Any Habistat Heat Mat Plus Mat Stat combo Deal


----------



## Paul_c (Mar 11, 2011)

LFBP-NEIL said:


> One of our customers shared this picture with us the other day, its an unbranded heat mat that that was on a thermostat but it malfunctioned, luckily they were in the room at the time and smelt the burning before their house had the chance to burn down...
> 
> IMAGE#1
> 
> ...


this happened to me last year, the viv was smoldering away! it was in my daughter's room too! luckily my wife smelt it as she was going to bed. scared the life out if us. And mine was a habistat on a habistat matstat. we had recently moved and it may have been damaged causing a short? Anyway, let this be a lesson to everyone, make sure you check them and change them where needed. And don't use a really old one!



_Posted from Reptileforums.co.uk App for Android_


----------



## Ultimate Stench (Feb 7, 2013)

Yeah i agree with PAUL C. You need to treat your heat mat like you do with your bulbs, Thats replacing them every 6-12 months. Or you run the risk of the mat malfunctioning and catching fire. Its not a high price to pay when you think what an unattended fire could do!! Any fire in a wooden box doesn't sound good to me!! 

I defiantly know what im going to be doing from now on :whistling2:


----------



## kitschyduck (May 30, 2010)

I've used unstatted and old, worn heat mats INSIDE damp Exo Terra cubes for inverts in the past and even received a small electric shock before. I didn't even realise why my hand felt like it was tightening up when I touched it at first.

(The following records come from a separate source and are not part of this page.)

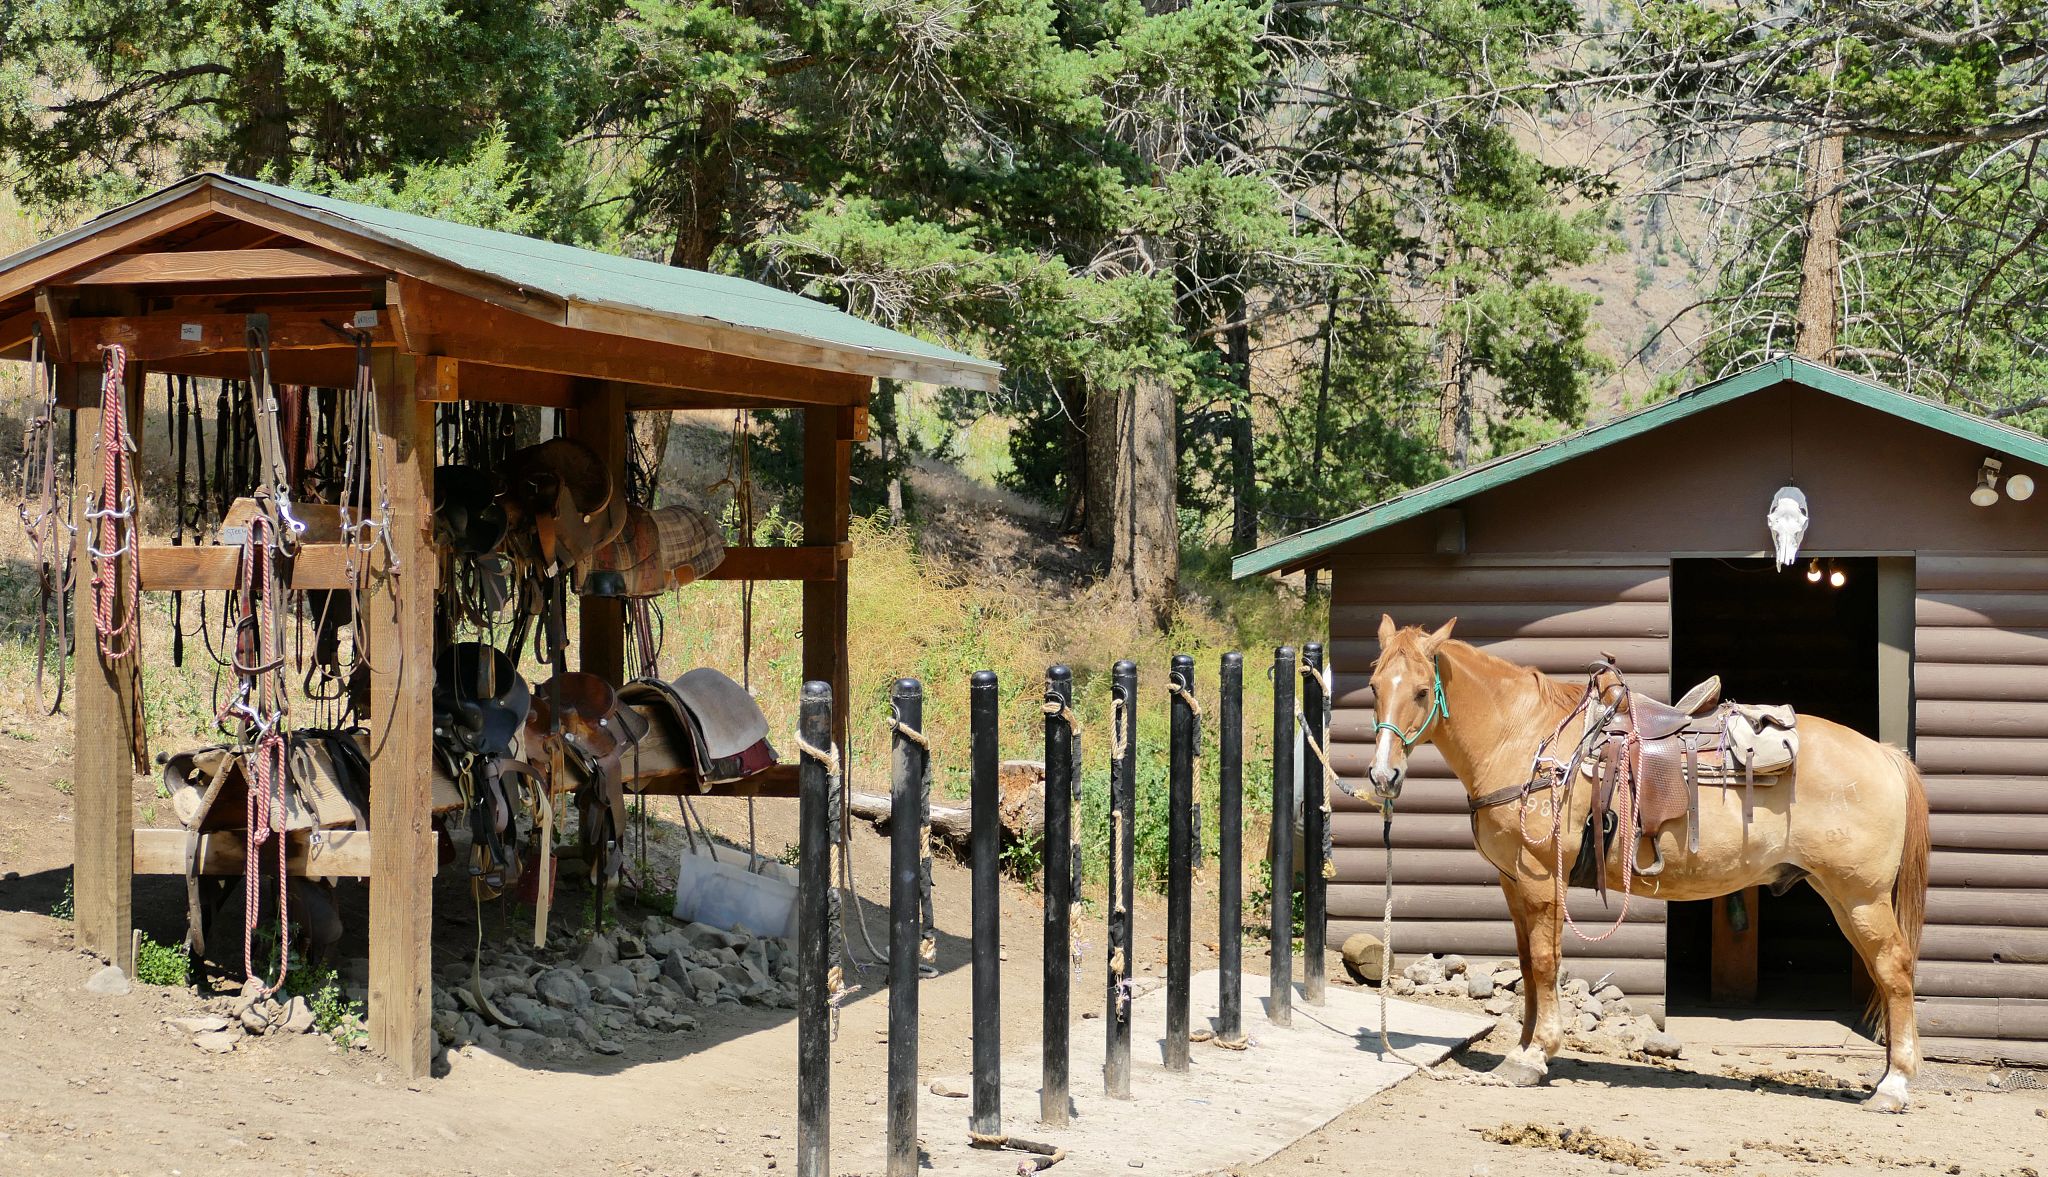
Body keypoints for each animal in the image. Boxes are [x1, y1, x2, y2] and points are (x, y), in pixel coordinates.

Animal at [1364, 615, 1931, 1112]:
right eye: (1373, 687)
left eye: (1421, 691)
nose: (1383, 776)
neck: (1525, 739)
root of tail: (1884, 754)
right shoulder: (1514, 884)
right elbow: (1526, 966)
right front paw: (1521, 1051)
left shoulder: (1541, 879)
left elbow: (1545, 964)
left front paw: (1534, 1056)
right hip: (1840, 894)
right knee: (1883, 974)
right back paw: (1885, 1076)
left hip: (1860, 896)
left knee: (1895, 969)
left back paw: (1895, 1086)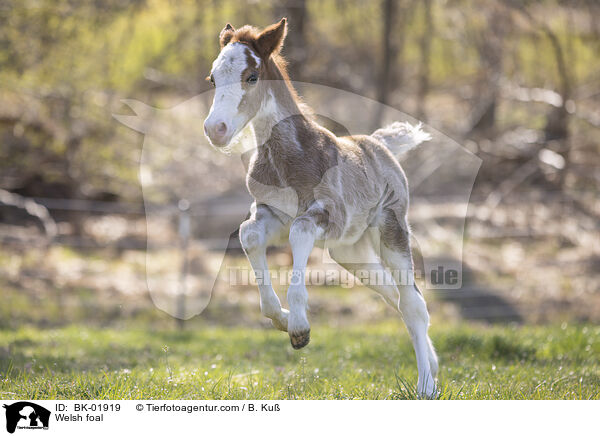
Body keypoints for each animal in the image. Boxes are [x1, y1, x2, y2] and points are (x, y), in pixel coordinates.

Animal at [204, 18, 438, 396]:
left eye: (251, 76)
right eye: (212, 78)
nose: (216, 130)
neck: (287, 158)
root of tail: (380, 144)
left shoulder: (324, 215)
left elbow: (301, 231)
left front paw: (299, 328)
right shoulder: (271, 213)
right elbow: (248, 234)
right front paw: (283, 318)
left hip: (391, 230)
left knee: (413, 303)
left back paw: (427, 386)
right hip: (350, 251)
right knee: (394, 297)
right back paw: (433, 366)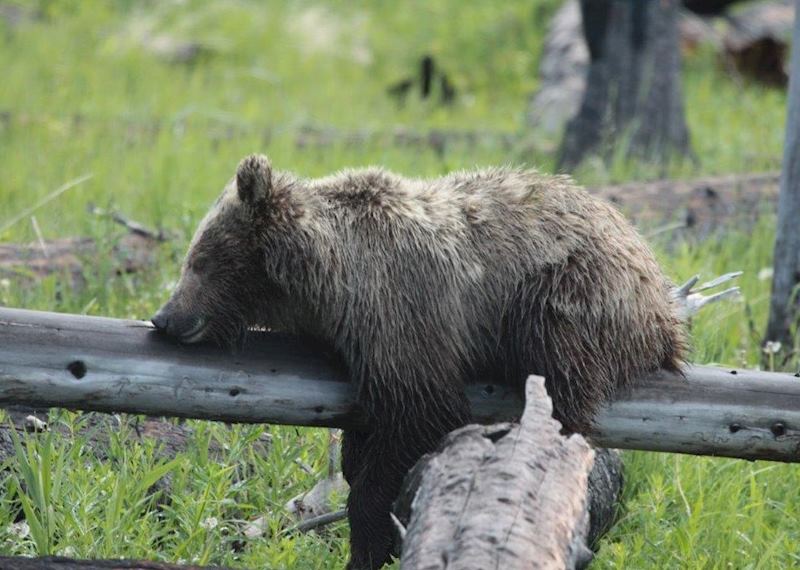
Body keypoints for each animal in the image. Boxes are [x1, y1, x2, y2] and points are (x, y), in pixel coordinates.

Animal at [151, 154, 686, 569]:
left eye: (200, 260)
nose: (165, 317)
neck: (325, 284)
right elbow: (367, 424)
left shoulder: (401, 314)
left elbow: (420, 412)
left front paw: (371, 536)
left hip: (564, 293)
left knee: (561, 375)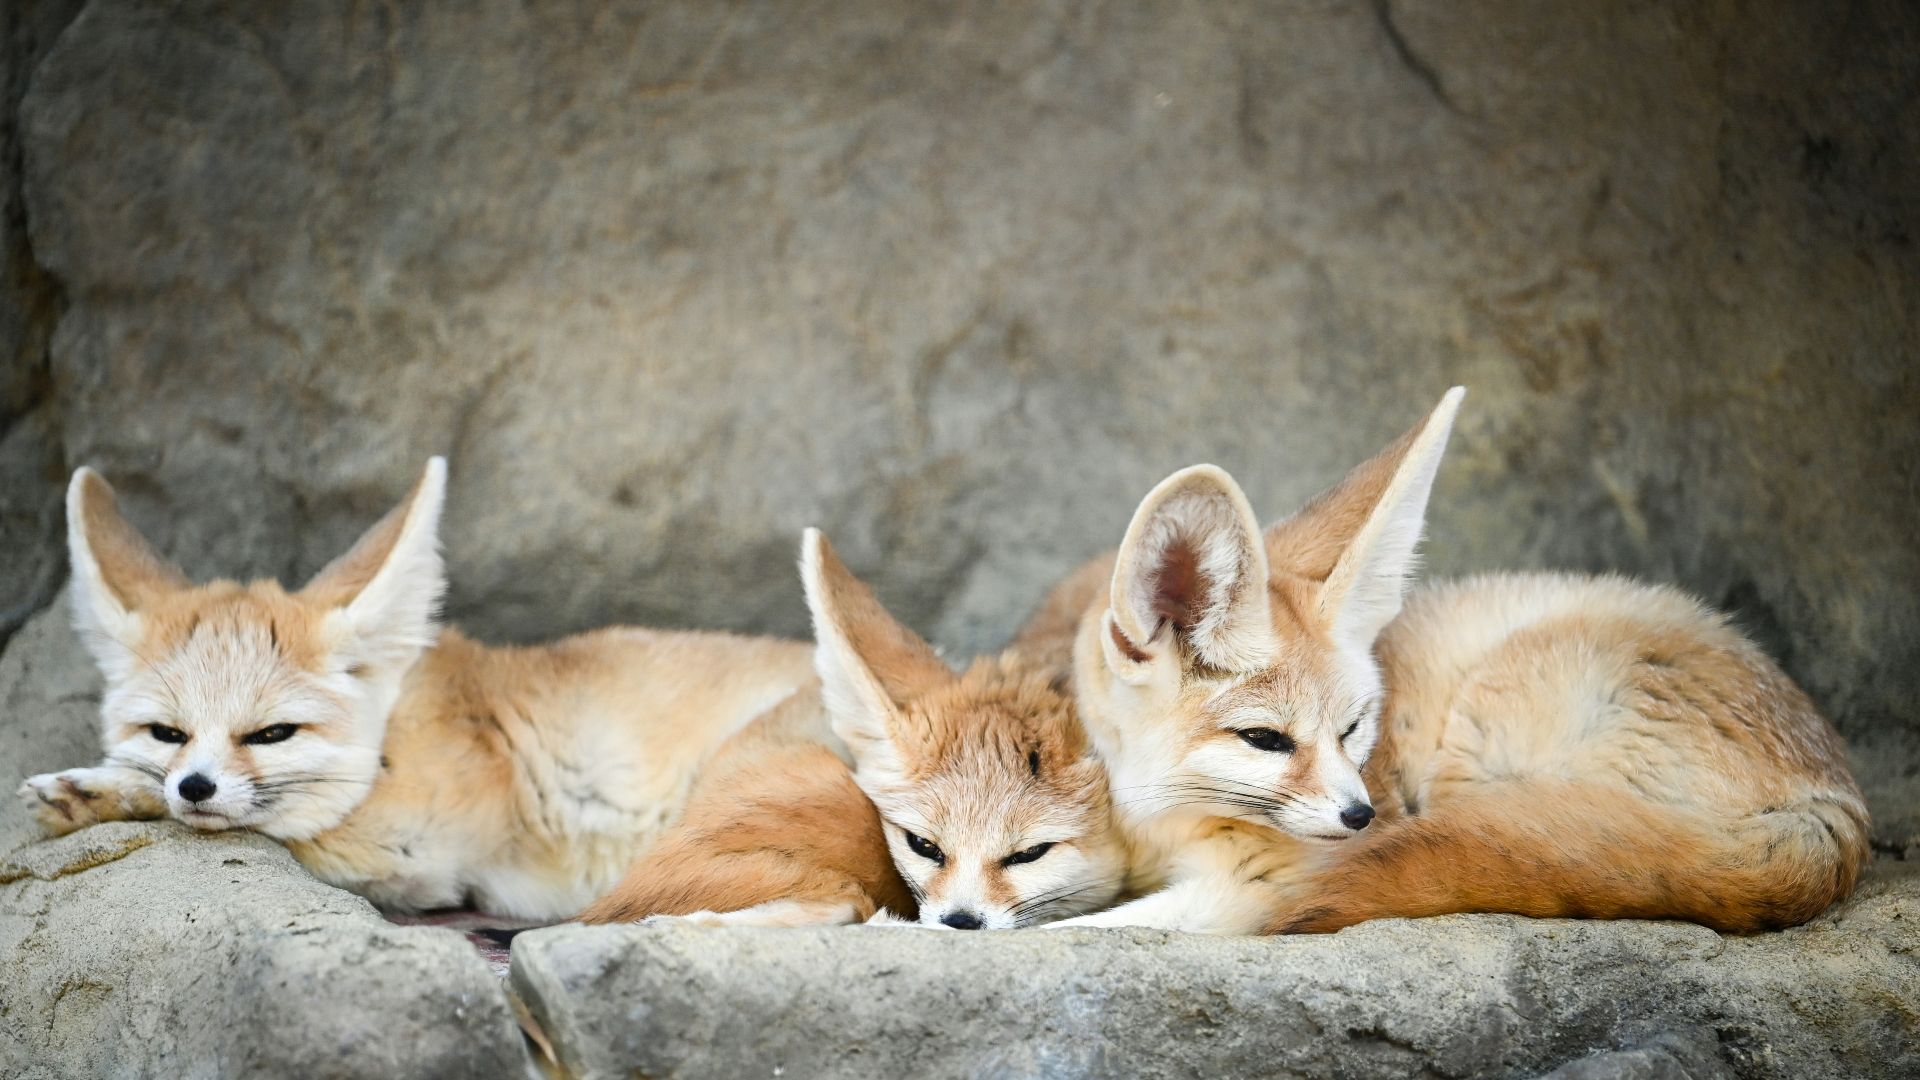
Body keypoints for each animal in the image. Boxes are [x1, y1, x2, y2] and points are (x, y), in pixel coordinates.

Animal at [16, 458, 819, 920]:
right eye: (168, 732)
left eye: (272, 734)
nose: (196, 785)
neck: (399, 725)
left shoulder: (420, 849)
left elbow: (286, 818)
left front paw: (106, 790)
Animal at [1016, 387, 1871, 935]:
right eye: (1265, 740)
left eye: (1354, 727)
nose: (1362, 816)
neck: (1159, 814)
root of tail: (1836, 801)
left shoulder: (1250, 883)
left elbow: (1072, 932)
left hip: (1486, 715)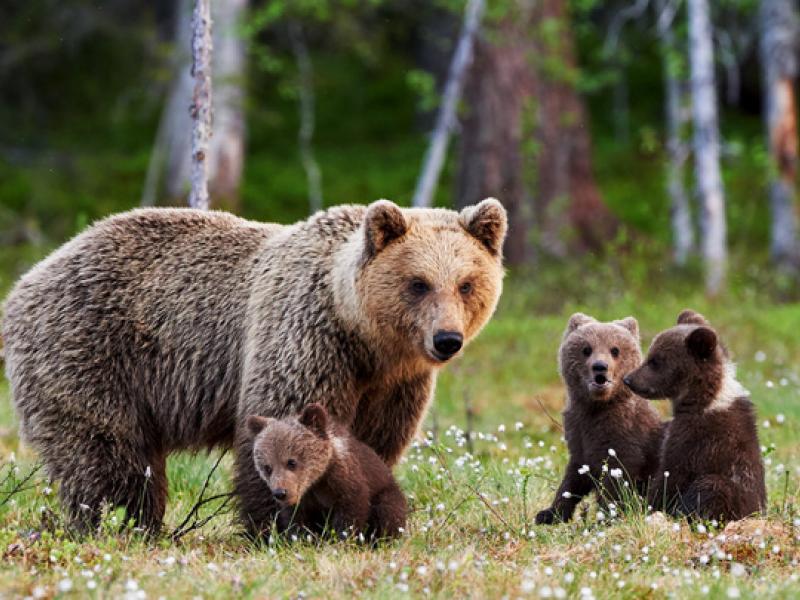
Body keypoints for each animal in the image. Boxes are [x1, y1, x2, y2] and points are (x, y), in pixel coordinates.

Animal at [244, 404, 406, 540]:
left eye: (291, 462)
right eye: (267, 467)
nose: (280, 492)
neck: (316, 481)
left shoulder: (346, 481)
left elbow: (351, 511)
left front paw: (342, 539)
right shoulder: (303, 502)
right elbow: (296, 521)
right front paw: (301, 539)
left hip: (387, 492)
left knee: (388, 509)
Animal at [536, 314, 664, 524]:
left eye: (615, 350)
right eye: (586, 349)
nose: (600, 367)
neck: (598, 407)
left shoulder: (625, 437)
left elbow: (616, 481)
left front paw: (606, 516)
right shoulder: (579, 433)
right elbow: (574, 477)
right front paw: (549, 513)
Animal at [620, 310, 764, 520]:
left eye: (655, 360)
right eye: (650, 355)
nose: (628, 379)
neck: (704, 400)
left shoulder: (696, 440)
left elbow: (671, 476)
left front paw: (645, 506)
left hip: (728, 493)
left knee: (713, 487)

This actually wants me to now throw out ALL my heat mats as I've had them years now and my current cockroach colonies seem to breed well without them.


----------



## ChelsNLuke (Jun 23, 2012)

Was the rep/invert/amphibian that was in there ok?
-Chels


----------



## spottymint (Oct 3, 2010)

Yep, heard of someone on a garden forum, they had a heat matt under a plastic faunarium, Made a nice melted mess before they found it, no major fire luckily. :gasp:


----------



## kitschyduck (May 30, 2010)

ChelsNLuke said:


> Was the rep/invert/amphibian that was in there ok?
> -Chels


Yeah thanks, I've kept African snails and roaches like that bit never again! I had no idea


----------



## ChelsNLuke (Jun 23, 2012)

Oh that's good ! What about in the original post as well does anyone know if the animal survived?
-Chels


----------



## LFBP-NEIL (Apr 23, 2005)

animal was fine as luckily the owner was in the room when it started to malfunction,


----------